§ SELECTED TEXT
########################################
Haddinnet, also transliterated as Hadnet, is a tabia or municipality in the Dogu'a Tembien district of the Tigray Region of Ethiopia. The tabia centre is in Addi Idaga village, located approximately 6.5 km to the northeast of the woreda town Hagere Selam.

Geography 

The tabia is located on the southern and northern slopes of the Tsili ridge in the northern part of Dogu'a Tembien.  The highest peak is Dabba Selama (2630 m a.s.l.) (not to be confounded with the homonymous monastery) and the lowest place along Agefet River (1720 m a.s.l.).

Geology 

From the higher to the lower locations, the following geological formations are present:
 Phonolite plugs
 Upper basalt
 Interbedded lacustrine deposits  
 Lower basalt
 Amba Aradam Formation
 Agula Shale 
 Antalo Limestone 
 Adigrat Sandstone
 Edaga Arbi Glacials  
 Quaternary alluvium and freshwater tufa

Climate 
The rainfall pattern shows a very high seasonality with 70 to 80% of the annual rain falling in July and August. Mean temperature in Addi Idaga is 20.4 °C, oscillating between average daily minimum of 11.5 °C and maximum of 28.9 °C. The contrasts between day and night air temperatures are much larger than seasonal contrasts.
########################################
§ EXERCISE SET
1 > In the Haddinnet text, write out everything from "Haddinnet, also transliterated" down to "(1720 m a.s.l.)." word for word.
2 > Using the Haddinnet text, decide whether each statement agrees with it: (a) the tabia centre is in Hagere Selam; (b) most of the year's rain falls in July and August; (c) the gap between day and night air temperatures is smaller than the gap between seasons. Answer yes or no for each, and quote the words that settle it.
########################################
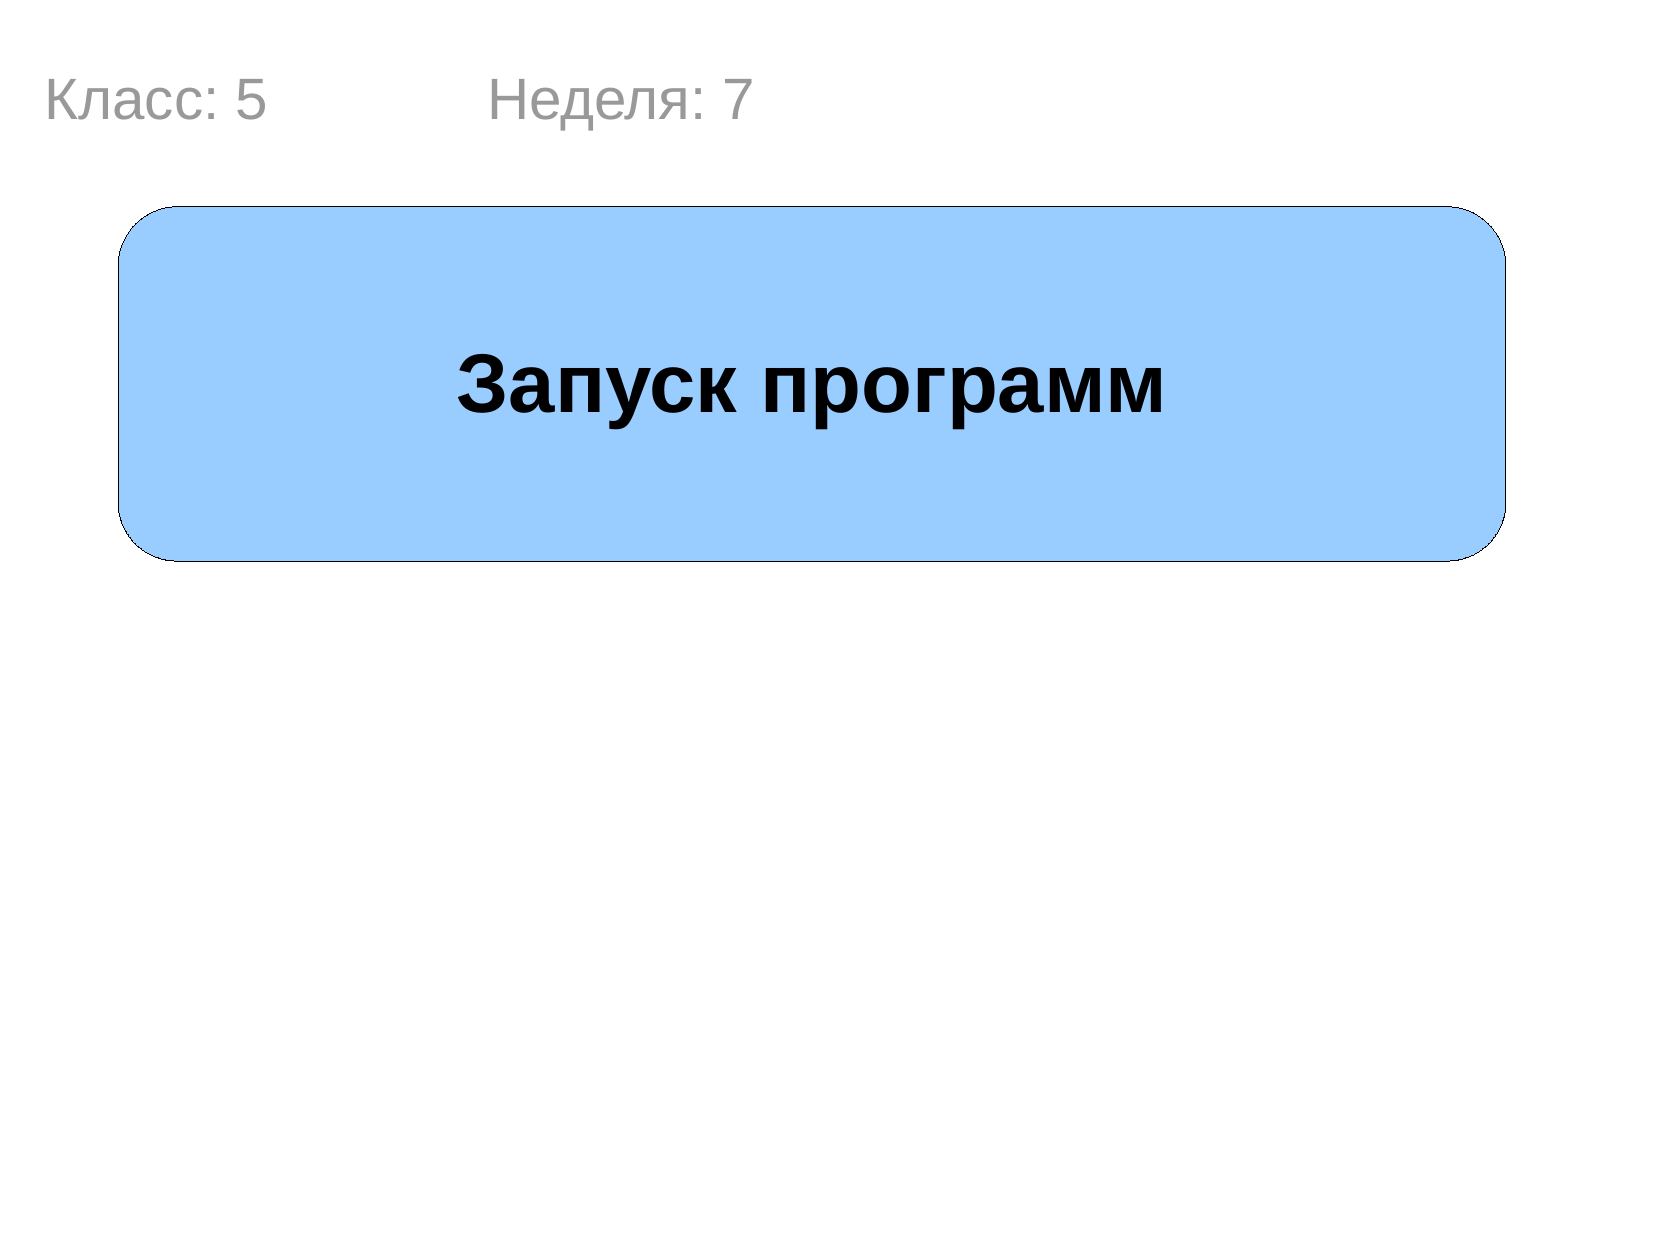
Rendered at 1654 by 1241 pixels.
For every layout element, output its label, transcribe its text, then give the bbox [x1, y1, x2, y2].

text_box Запуск программ [118, 206, 1506, 562]
text_box Класс: 5 Неделя: 7 [29, 59, 975, 139]
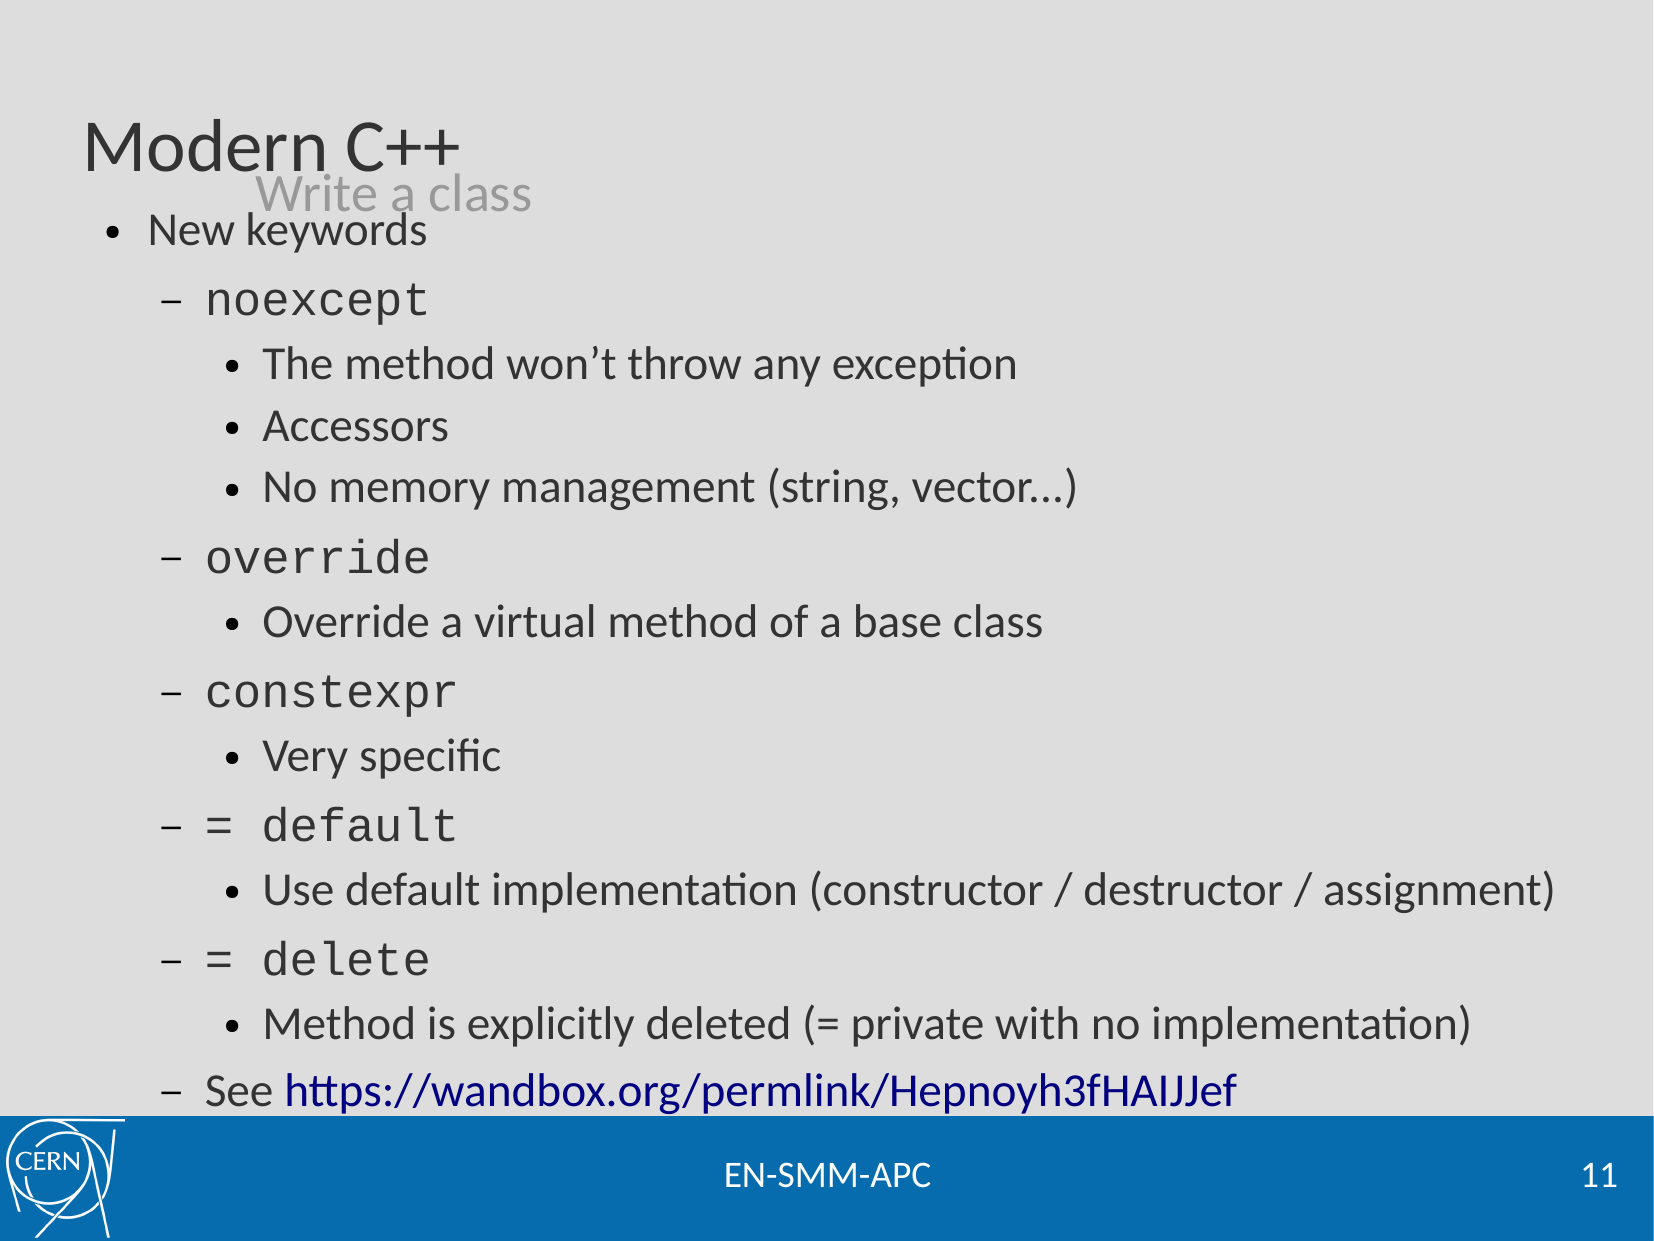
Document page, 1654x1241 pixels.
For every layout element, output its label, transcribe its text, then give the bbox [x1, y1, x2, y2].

picture [6, 1118, 125, 1238]
title Write a class [23, 118, 766, 278]
list New keywords noexcept The method won’t throw any exception Accessors No memory management (string, vector...) override Override a virtual method of a base class constexpr Very specific = default Use default implementation (constructor / destructor / assignment) = delete Method is explicitly deleted (= private with no implementation) See https://wandbox.org/permlink/Hepnoyh3fHAIJJef [90, 210, 1654, 1126]
title Modern C++ [82, 49, 1571, 210]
########################################
§ SOLUTIONS TO THE EXERCISE
1 >
Haddinnet, also transliterated as Hadnet, is a tabia or municipality in the Dogu'a Tembien district of the Tigray Region of Ethiopia. The tabia centre is in Addi Idaga village, located approximately 6.5 km to the northeast of the woreda town Hagere Selam.

Geography 

The tabia is located on the southern and northern slopes of the Tsili ridge in the northern part of Dogu'a Tembien.  The highest peak is Dabba Selama (2630 m a.s.l.) (not to be confounded with the homonymous monastery) and the lowest place along Agefet River (1720 m a.s.l.).

2 >
(a) No: "The tabia centre is in Addi Idaga village"
(b) Yes: "70 to 80% of the annual rain falling in July and August"
(c) No: "The contrasts between day and night air temperatures are much larger than seasonal contrasts."